Private sector role catapulted by space-tech start-ups
India’s space-tech start-ups have raised US$205 million in funding between 2014 and July 2023, according to INC42, across more than 30 deals. A Reuters report said that US$119 million were injected into Indian space-tech start-ups in 2022; this figure was just US$38 million in the years to 2017. According to data from apex industry body, the Indian Space Association (ISpA), by 2022, space-related start-ups in the country had received a cumulative US$256 million.

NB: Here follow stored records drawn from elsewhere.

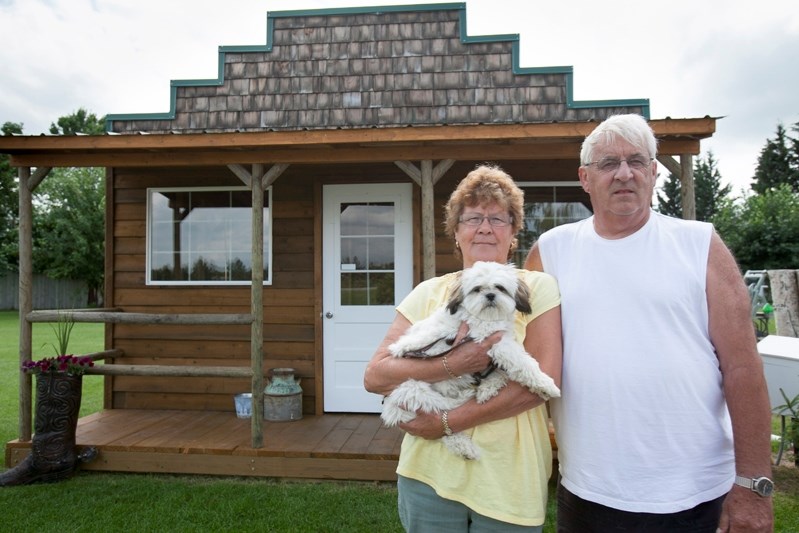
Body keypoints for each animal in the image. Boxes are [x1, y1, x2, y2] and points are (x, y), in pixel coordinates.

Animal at [382, 260, 564, 458]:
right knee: (441, 411)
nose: (490, 295)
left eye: (500, 287)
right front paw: (546, 385)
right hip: (411, 388)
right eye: (477, 289)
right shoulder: (492, 342)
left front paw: (489, 388)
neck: (485, 318)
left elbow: (503, 372)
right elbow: (523, 363)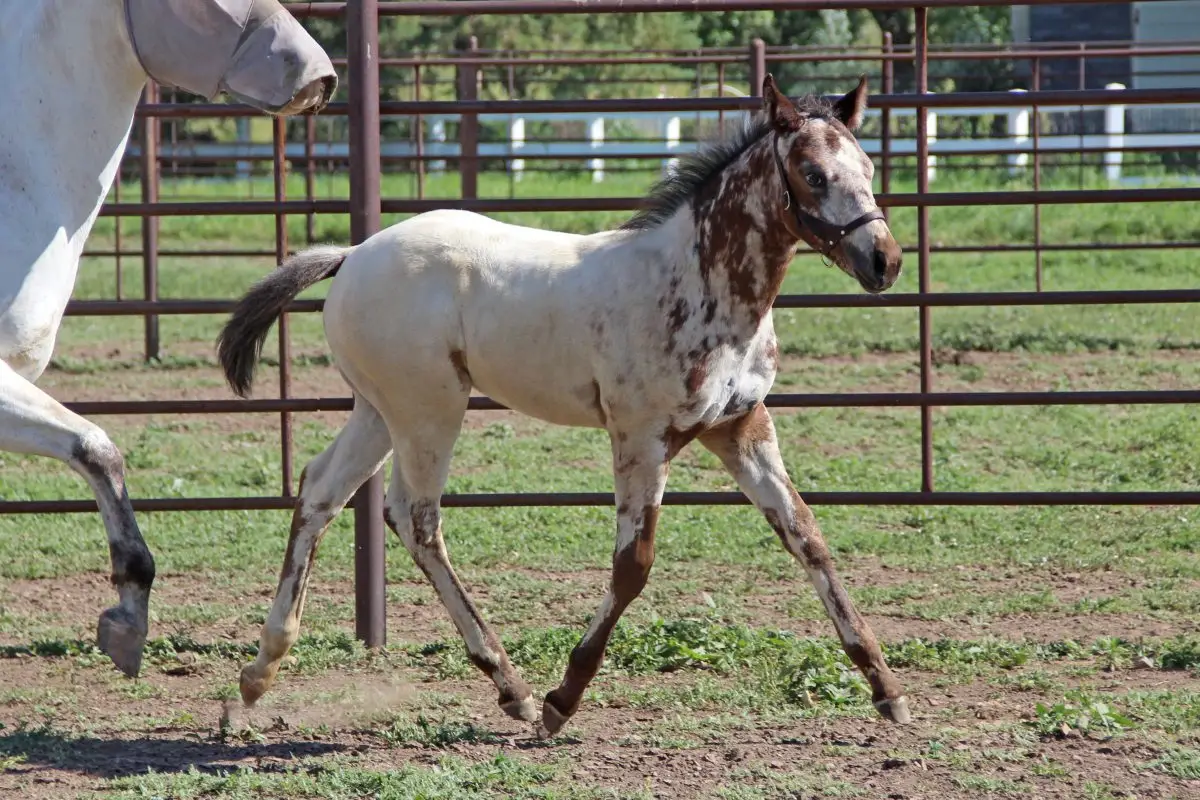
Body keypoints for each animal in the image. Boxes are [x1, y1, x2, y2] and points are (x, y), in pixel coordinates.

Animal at [217, 74, 912, 736]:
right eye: (813, 173)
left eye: (869, 168)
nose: (884, 260)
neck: (699, 285)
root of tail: (352, 254)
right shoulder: (641, 436)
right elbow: (632, 567)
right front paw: (563, 699)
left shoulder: (741, 427)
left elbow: (807, 536)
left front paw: (886, 688)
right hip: (428, 409)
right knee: (415, 518)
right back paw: (513, 687)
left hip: (378, 411)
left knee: (320, 491)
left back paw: (259, 674)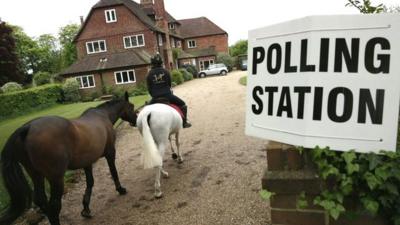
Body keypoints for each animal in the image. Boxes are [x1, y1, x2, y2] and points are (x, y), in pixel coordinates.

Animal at [0, 91, 138, 225]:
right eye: (132, 107)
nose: (136, 120)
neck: (103, 115)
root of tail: (27, 128)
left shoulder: (87, 162)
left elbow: (90, 182)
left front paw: (86, 209)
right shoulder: (110, 153)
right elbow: (113, 172)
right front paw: (120, 189)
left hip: (36, 175)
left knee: (40, 200)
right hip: (56, 178)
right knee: (54, 206)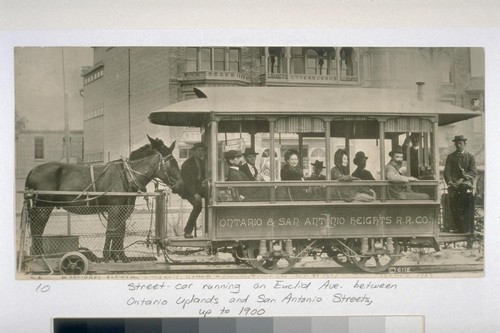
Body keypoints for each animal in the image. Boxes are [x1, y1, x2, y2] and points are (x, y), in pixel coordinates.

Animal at [23, 135, 184, 262]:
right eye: (170, 162)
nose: (180, 185)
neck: (127, 176)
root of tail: (32, 171)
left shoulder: (123, 210)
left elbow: (120, 232)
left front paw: (120, 256)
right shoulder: (115, 209)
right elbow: (111, 231)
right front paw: (107, 256)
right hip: (43, 206)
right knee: (37, 229)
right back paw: (39, 255)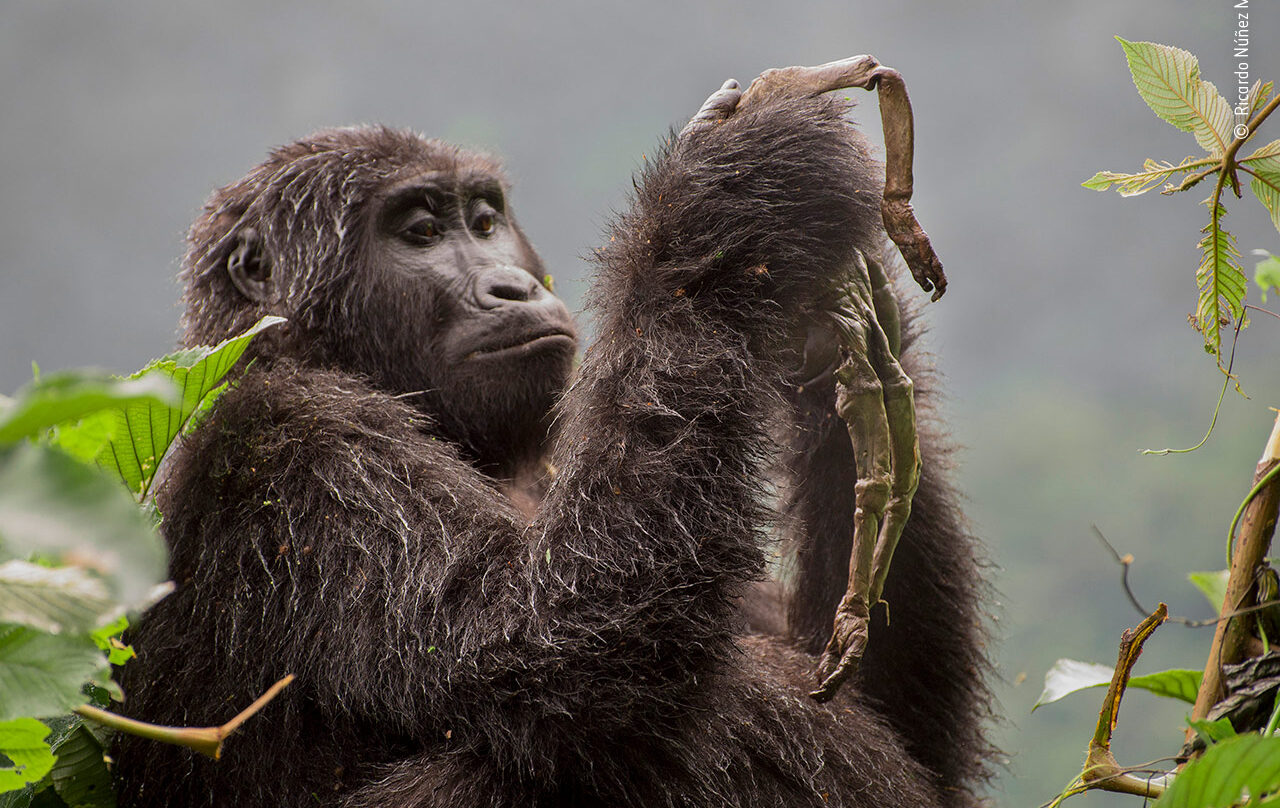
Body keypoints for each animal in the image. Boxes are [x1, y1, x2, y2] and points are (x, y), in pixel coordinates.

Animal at [112, 61, 988, 808]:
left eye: (484, 222)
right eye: (419, 233)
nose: (512, 286)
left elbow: (886, 709)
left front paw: (828, 319)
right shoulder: (294, 444)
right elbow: (543, 658)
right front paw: (735, 195)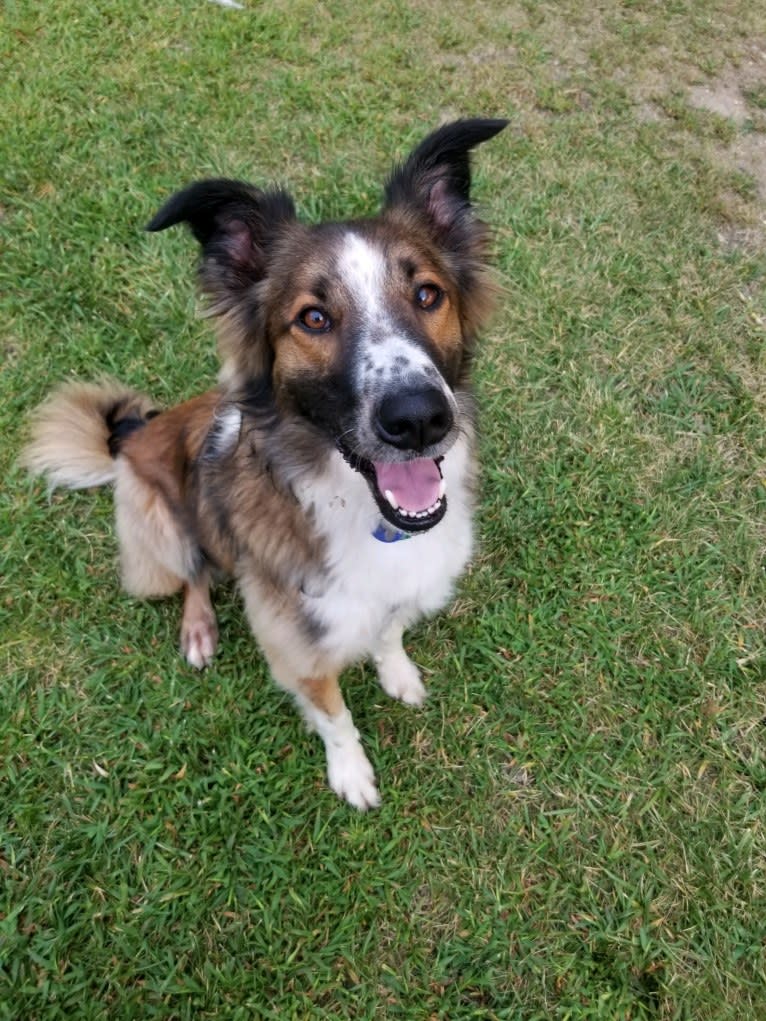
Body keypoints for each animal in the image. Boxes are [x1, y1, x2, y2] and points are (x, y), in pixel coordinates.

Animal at [22, 117, 510, 804]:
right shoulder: (294, 648)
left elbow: (388, 633)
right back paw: (199, 630)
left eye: (427, 294)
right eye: (314, 317)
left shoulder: (395, 594)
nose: (419, 419)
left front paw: (398, 674)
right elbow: (334, 716)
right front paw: (351, 775)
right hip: (160, 532)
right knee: (194, 573)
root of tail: (129, 437)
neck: (359, 512)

Per reporting in The New York Times, India has registered 140 space-tech start-ups as of July 2023; this number was just one in 2012.
Leading space-tech start-ups in India operate in both the space and aerospace sectors. The products, services, and research offered by these start-ups include self-designing satellites, launch vehicle subsystems, drones (Aadyah Aerospace), launchpad (Agnikul Cosmos), satellite-data and analytics services (Satsure), space-to-ground laser communications (Astrogate Labs), rocket propulsion technology (Bellatrix Aerospace), satellite and launcher interfaces, design and development of space-qualified solar arrays (Dhruva Space), space debris detection (Digantara), multi-sensor all-weather imaging without atmospheric interference via satellite (GalaxEye Space), satellite servicing and space mechanics (InspeCity), etc. In March 2023, Pixxel, a space data company that develops a network of hyperspectral earth imaging satellites, won a five-year contract from the US National Reconnaissance Office.
Multiple satellite launches were recorded in India in 2022. India also had its first private rocket launch on November 18, 2022—the Vikram-S—built by Skyroot Aerospace from Sriharikota, whose investors include Sherpalo Ventures and Singapore’s GIC.
India’s space sector poised for greater foreign investor interest
India’s space sector stands out as a dynamic destination for foreign investors seeking to be part of pioneering innovations, lucrative markets, and game-changing advancements. The sector boasts government support, strategic scientific partnerships, a cost-effective approach, growing talent pool, favorable regional policies, and a rapidly growing tech-led start-up ecosystem. As India’s space sector continues to soar, foreign investors have the chance to ride the wave of growth and contribute to shaping the future of space exploration and technology.